Le décret n° 2023-1173 du 12 décembre 2023 modifie les règles relatives aux attestations à fournir dans le cadre des permis de construire et des déclarations d'achèvement des travaux pour certains projets situés dans des zones exposées à des risques sismiques ou de retrait-gonflement des sols argileux.
Il introduit des modifications dans le code de l'urbanisme et le code de la construction et de l'habitation. Lors du dépôt d'un permis de construire, une attestation relative au respect des règles de construction parasismique au stade de la conception est désormais exigée, conformément à l'article R. 431-16 du code de l'urbanisme. À l'achèvement des travaux, la déclaration doit être accompagnée d'attestations confirmant le respect des règles parasismiques et des règles liées au risque de retrait-gonflement des sols argileux, selon les dispositions de l'article R. 462-4 du même code.
Le décret précise les catégories de bâtiments et les zones concernées par ces obligations. Pour les risques sismiques, les bâtiments des catégories d'importance II, III et IV situés dans certaines zones de sismicité, ainsi que ceux des catégories III et IV dans d'autres zones, sont visés. Les attestations doivent être établies par le maître d'ouvrage et contenir des informations techniques détaillées, telles que les coordonnées du maître d'ouvrage, les références du projet, la zone sismique et les justificatifs du respect des règles. Un arrêté ministériel doit préciser les modalités d'application de ces dispositions.

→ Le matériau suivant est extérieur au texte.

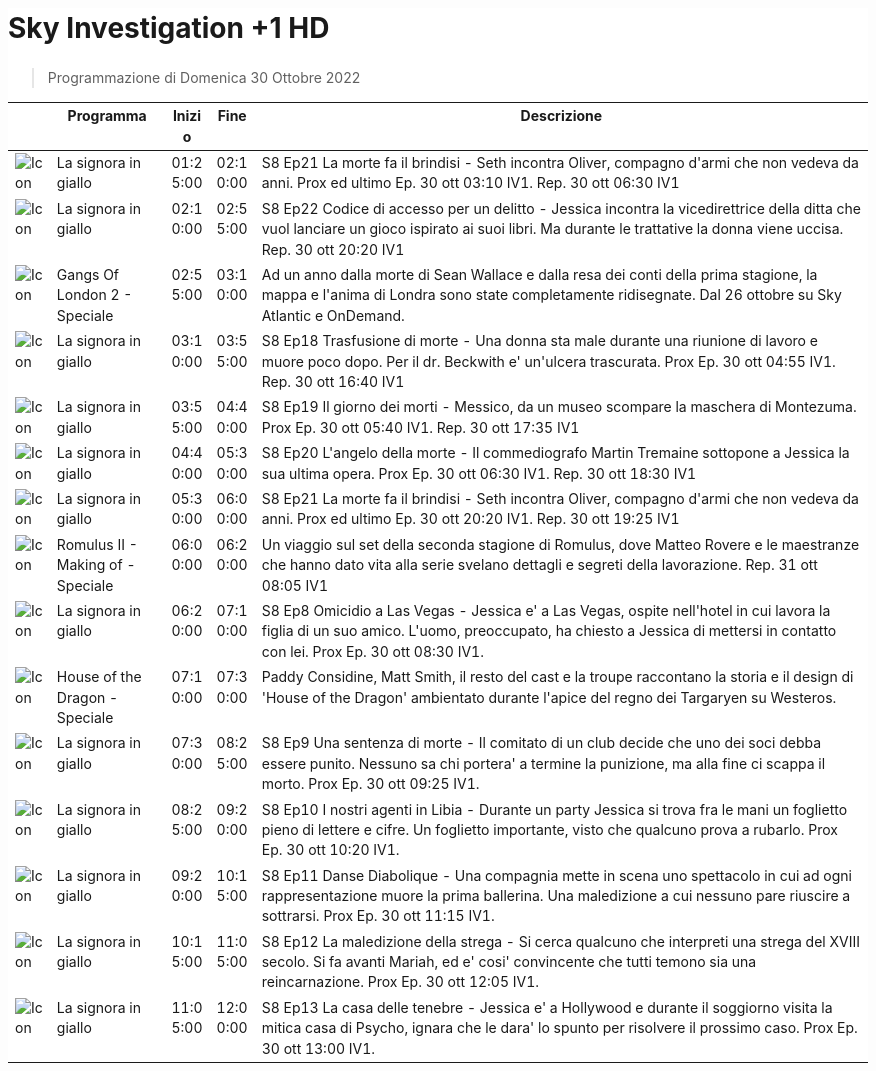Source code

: # Sky Investigation +1 HD
> Programmazione di Domenica 30 Ottobre 2022

||Programma|Inizio|Fine|Descrizione|
|---|---|---|---|---|
|![Icon](https://guidatv.sky.it/uuid/35a8721c-be38-46d5-92c1-e2e19529d3d1/cover?md5ChecksumParam=97f1edbd9dbc90e3c62cd1a0101a9c7d)|La signora in giallo|01:25:00|02:10:00|S8 Ep21 La morte fa il brindisi - Seth incontra Oliver, compagno d&#039;armi che non vedeva da anni. Prox ed ultimo Ep. 30 ott 03:10 IV1. Rep. 30 ott 06:30 IV1
|![Icon](https://guidatv.sky.it/uuid/96b78570-d17c-46a5-a97e-52fce9165999/cover?md5ChecksumParam=97f1edbd9dbc90e3c62cd1a0101a9c7d)|La signora in giallo|02:10:00|02:55:00|S8 Ep22 Codice di accesso per un delitto - Jessica incontra la vicedirettrice della ditta che vuol lanciare un gioco ispirato ai suoi libri. Ma durante le trattative la donna viene uccisa. Rep. 30 ott 20:20 IV1
|![Icon](https://guidatv.sky.it/uuid/d11a4c9b-bcc1-431a-b36f-cda0eca03afb/cover?md5ChecksumParam=f98175b6ead9dd519c8e04933701ab36)|Gangs Of London 2 - Speciale|02:55:00|03:10:00|Ad un anno dalla morte di Sean Wallace e dalla resa dei conti della prima stagione, la mappa e l&#039;anima di Londra sono state completamente ridisegnate. Dal 26 ottobre su Sky Atlantic e OnDemand.
|![Icon](https://guidatv.sky.it/uuid/c3e4e178-7338-452b-b0e5-170e20708693/cover?md5ChecksumParam=97f1edbd9dbc90e3c62cd1a0101a9c7d)|La signora in giallo|03:10:00|03:55:00|S8 Ep18 Trasfusione di morte - Una donna sta male durante una riunione di lavoro e muore poco dopo. Per il dr. Beckwith e&#039; un&#039;ulcera trascurata. Prox Ep. 30 ott 04:55 IV1. Rep. 30 ott 16:40 IV1
|![Icon](https://guidatv.sky.it/uuid/0466daa6-5ffa-4ab4-a014-6d881398eb38/cover?md5ChecksumParam=97f1edbd9dbc90e3c62cd1a0101a9c7d)|La signora in giallo|03:55:00|04:40:00|S8 Ep19 Il giorno dei morti - Messico, da un museo scompare la maschera di Montezuma. Prox Ep. 30 ott 05:40 IV1. Rep. 30 ott 17:35 IV1
|![Icon](https://guidatv.sky.it/uuid/f00797e1-3b80-4867-8524-4f6466e46e8c/cover?md5ChecksumParam=97f1edbd9dbc90e3c62cd1a0101a9c7d)|La signora in giallo|04:40:00|05:30:00|S8 Ep20 L&#039;angelo della morte - Il commediografo Martin Tremaine sottopone a Jessica la sua ultima opera. Prox Ep. 30 ott 06:30 IV1. Rep. 30 ott 18:30 IV1
|![Icon](https://guidatv.sky.it/uuid/35a8721c-be38-46d5-92c1-e2e19529d3d1/cover?md5ChecksumParam=97f1edbd9dbc90e3c62cd1a0101a9c7d)|La signora in giallo|05:30:00|06:00:00|S8 Ep21 La morte fa il brindisi - Seth incontra Oliver, compagno d&#039;armi che non vedeva da anni. Prox ed ultimo Ep. 30 ott 20:20 IV1. Rep. 30 ott 19:25 IV1
|![Icon](https://guidatv.sky.it/uuid/c39e6d58-4869-4c4e-8ba1-926140b25b1e/cover?md5ChecksumParam=d48d4c7db6b59110c8344e78956d33c8)|Romulus II - Making of - Speciale|06:00:00|06:20:00|Un viaggio sul set della seconda stagione di Romulus, dove Matteo Rovere e le maestranze che hanno dato vita alla serie svelano dettagli e segreti della lavorazione. Rep. 31 ott 08:05 IV1
|![Icon](https://guidatv.sky.it/uuid/d29cfdc4-4024-4c68-9900-2736927d2e6c/cover?md5ChecksumParam=97f1edbd9dbc90e3c62cd1a0101a9c7d)|La signora in giallo|06:20:00|07:10:00|S8 Ep8 Omicidio a Las Vegas - Jessica e&#039; a Las Vegas, ospite nell&#039;hotel in cui lavora la figlia di un suo amico. L&#039;uomo, preoccupato, ha chiesto a Jessica di mettersi in contatto con lei. Prox Ep. 30 ott 08:30 IV1.
|![Icon](https://guidatv.sky.it/uuid/609523f8-14db-411b-84c0-772e1af1ee16/cover?md5ChecksumParam=04432b6613626265350adf7e1f473771)|House of the Dragon - Speciale|07:10:00|07:30:00|Paddy Considine, Matt Smith, il resto del cast e la troupe raccontano la storia e il design di &#039;House of the Dragon&#039; ambientato durante l&#039;apice del regno dei Targaryen su Westeros.
|![Icon](https://guidatv.sky.it/uuid/5a4d36d9-f4a6-4ce9-9023-3c2acc3407bf/cover?md5ChecksumParam=97f1edbd9dbc90e3c62cd1a0101a9c7d)|La signora in giallo|07:30:00|08:25:00|S8 Ep9 Una sentenza di morte - Il comitato di un club decide che uno dei soci debba essere punito. Nessuno sa chi portera&#039; a termine la punizione, ma alla fine ci scappa il morto. Prox Ep. 30 ott 09:25 IV1.
|![Icon](https://guidatv.sky.it/uuid/6d2698c1-7779-47d4-95c9-b7cf0780d075/cover?md5ChecksumParam=97f1edbd9dbc90e3c62cd1a0101a9c7d)|La signora in giallo|08:25:00|09:20:00|S8 Ep10 I nostri agenti in Libia - Durante un party Jessica si trova fra le mani un foglietto pieno di lettere e cifre. Un foglietto importante, visto che qualcuno prova a rubarlo. Prox Ep. 30 ott 10:20 IV1.
|![Icon](https://guidatv.sky.it/uuid/3e5f6925-132d-4611-ab25-8857698944e2/cover?md5ChecksumParam=97f1edbd9dbc90e3c62cd1a0101a9c7d)|La signora in giallo|09:20:00|10:15:00|S8 Ep11 Danse Diabolique - Una compagnia mette in scena uno spettacolo in cui ad ogni rappresentazione muore la prima ballerina. Una maledizione a cui nessuno pare riuscire a sottrarsi. Prox Ep. 30 ott 11:15 IV1.
|![Icon](https://guidatv.sky.it/uuid/083ee846-efd1-49d6-95c3-113ccdcbfd91/cover?md5ChecksumParam=97f1edbd9dbc90e3c62cd1a0101a9c7d)|La signora in giallo|10:15:00|11:05:00|S8 Ep12 La maledizione della strega - Si cerca qualcuno che interpreti una strega del XVIII secolo. Si fa avanti Mariah, ed e&#039; cosi&#039; convincente che tutti temono sia una reincarnazione. Prox Ep. 30 ott 12:05 IV1.
|![Icon](https://guidatv.sky.it/uuid/b5dff3c6-a3be-4d28-8095-ebf89c4981ce/cover?md5ChecksumParam=97f1edbd9dbc90e3c62cd1a0101a9c7d)|La signora in giallo|11:05:00|12:00:00|S8 Ep13 La casa delle tenebre - Jessica e&#039; a Hollywood e durante il soggiorno visita la mitica casa di Psycho, ignara che le dara&#039; lo spunto per risolvere il prossimo caso. Prox Ep. 30 ott 13:00 IV1.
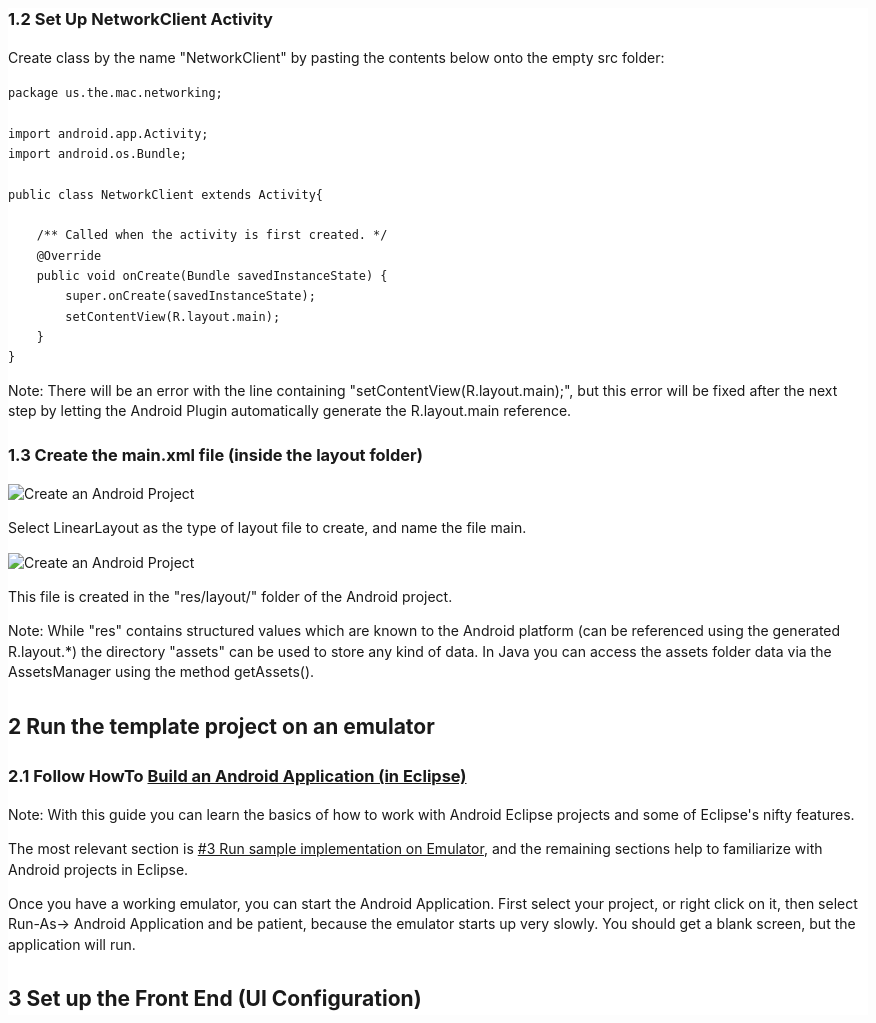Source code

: ### 1.2 Set Up NetworkClient Activity

Create class by the name "NetworkClient" by pasting the contents below onto the empty src folder:

	package us.the.mac.networking;
	
	import android.app.Activity;
	import android.os.Bundle;
	
	public class NetworkClient extends Activity{
	   
	    /** Called when the activity is first created. */
	    @Override
	    public void onCreate(Bundle savedInstanceState) {
	        super.onCreate(savedInstanceState);
	        setContentView(R.layout.main);
	    }
	}

Note: There will be an error with the line containing "setContentView(R.layout.main);", but this error will be fixed after the next step by letting the Android Plugin automatically generate the R.layout.main reference.

### 1.3 Create the main.xml file (inside the layout folder)

![Create an Android Project](https://raw.githubusercontent.com/the-mac/Tool-Kit/master/MAC%20Guides%20-%20Wiki%20Resources/images/CreateAndroidXMLFile.png)

Select LinearLayout as the type of layout file to create, and name the file main.

![Create an Android Project](https://raw.githubusercontent.com/the-mac/Tool-Kit/master/MAC%20Guides%20-%20Wiki%20Resources/images/CreateAndroidXMLFile2.png)

This file is created in the "res/layout/" folder of the Android project.

Note: While "res" contains structured values which are known to the Android platform (can be referenced using the generated R.layout.*) the directory "assets" can be used to store any kind of data. In Java you can access the assets folder data via the AssetsManager using the method getAssets().

## 2 Run the template project on an emulator

### 2.1 Follow HowTo [Build an Android Application (in Eclipse)](https://github.com/the-mac/Tool-Kit/wiki/Android-(Eclipse)--HowTo)

Note: With this guide you can learn the basics of how to work with Android Eclipse projects and some of Eclipse's nifty features. 

The most relevant section is [#3 Run sample implementation on Emulator](https://github.com/the-mac/Tool-Kit/wiki/Android-(Eclipse)--HowTo#3-run-sample-implementation-on-emulator), and the remaining sections help to familiarize with Android projects in Eclipse.

Once you have a working emulator, you can start the Android Application. First select your project, or right click on it, then select Run-As-> Android Application and be patient, because the emulator starts up very slowly. You should get a blank screen, but the application will run.

## 3 Set up the Front End (UI Configuration)
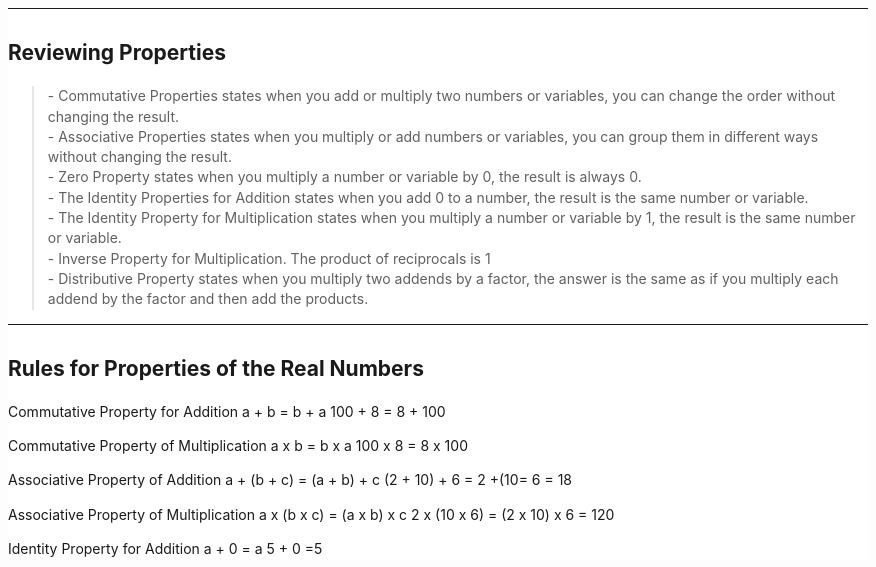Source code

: <hr/>
<h2>
Reviewing Properties
</h2>
<blockquote>
<dl>
<dt>
-  Commutative Properties states when you add or multiply two numbers or variables, you can change the order without changing the result.
<dt>
<dt>
-  Associative Properties states when you multiply or add numbers or variables, you can group them in different ways without changing the result.
<dt>
<dt>
-  Zero Property states when you multiply a number or variable by 0, the result is always 0.
<dt>
<dt>
-  The Identity Properties for Addition states when you add 0 to a number, the result is the same number or variable.
<dt>
<dt>
-  The Identity Property for Multiplication states when you multiply a number or variable by 1, the result is the same number or variable.
<dt>
<dt>
-  Inverse Property for Multiplication. The product of reciprocals is 1
<dt>
<dt>
-  Distributive Property states when you multiply two addends by a factor, the answer is the same as if you multiply each addend by the factor and then add the products.
</dt>
</dt>
</dt>
</dt>
</dt>
</dt>
</dt>
</dt>
</dt>
</dt>
</dt>
</dt>
</dt>
</dl>
</blockquote>
<hr/>
<h2>
Rules for Properties of the Real Numbers
</h2>
<p>
Commutative Property for Addition a + b = b + a 100 + 8 = 8 + 100
</p>
<p>
Commutative Property of Multiplication a x b = b x a 100 x 8 = 8 x 100
</p>
<p>
Associative Property of Addition a + (b + c) = (a + b) + c (2 + 10) + 6 = 2 +(10= 6 = 18
</p>
<p>
Associative Property of Multiplication a x (b x c) = (a x b) x c 2 x (10 x 6) = (2 x 10) x 6 = 120
</p>
<p>
Identity Property for Addition a + 0 = a 5 + 0 =5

Pour les risques liés aux terrains argileux, le décret définit également le contenu des attestations à fournir à l'achèvement des travaux. Celles-ci doivent inclure des informations sur la zone exposée au phénomène de mouvement de terrain différentiel, ainsi que les justificatifs du respect des règles de prévention. Le maître d'ouvrage doit transmettre tous les documents nécessaires à l'établissement de ces attestations, et des compléments peuvent être demandés si besoin.
Le décret entre en vigueur le 1er janvier 2024, avec une période transitoire pour les projets dont la demande d'autorisation a été déposée avant cette date et dont la déclaration d'achèvement est effectuée avant le 1er janvier 2025. Ces projets peuvent bénéficier des dispositions antérieures.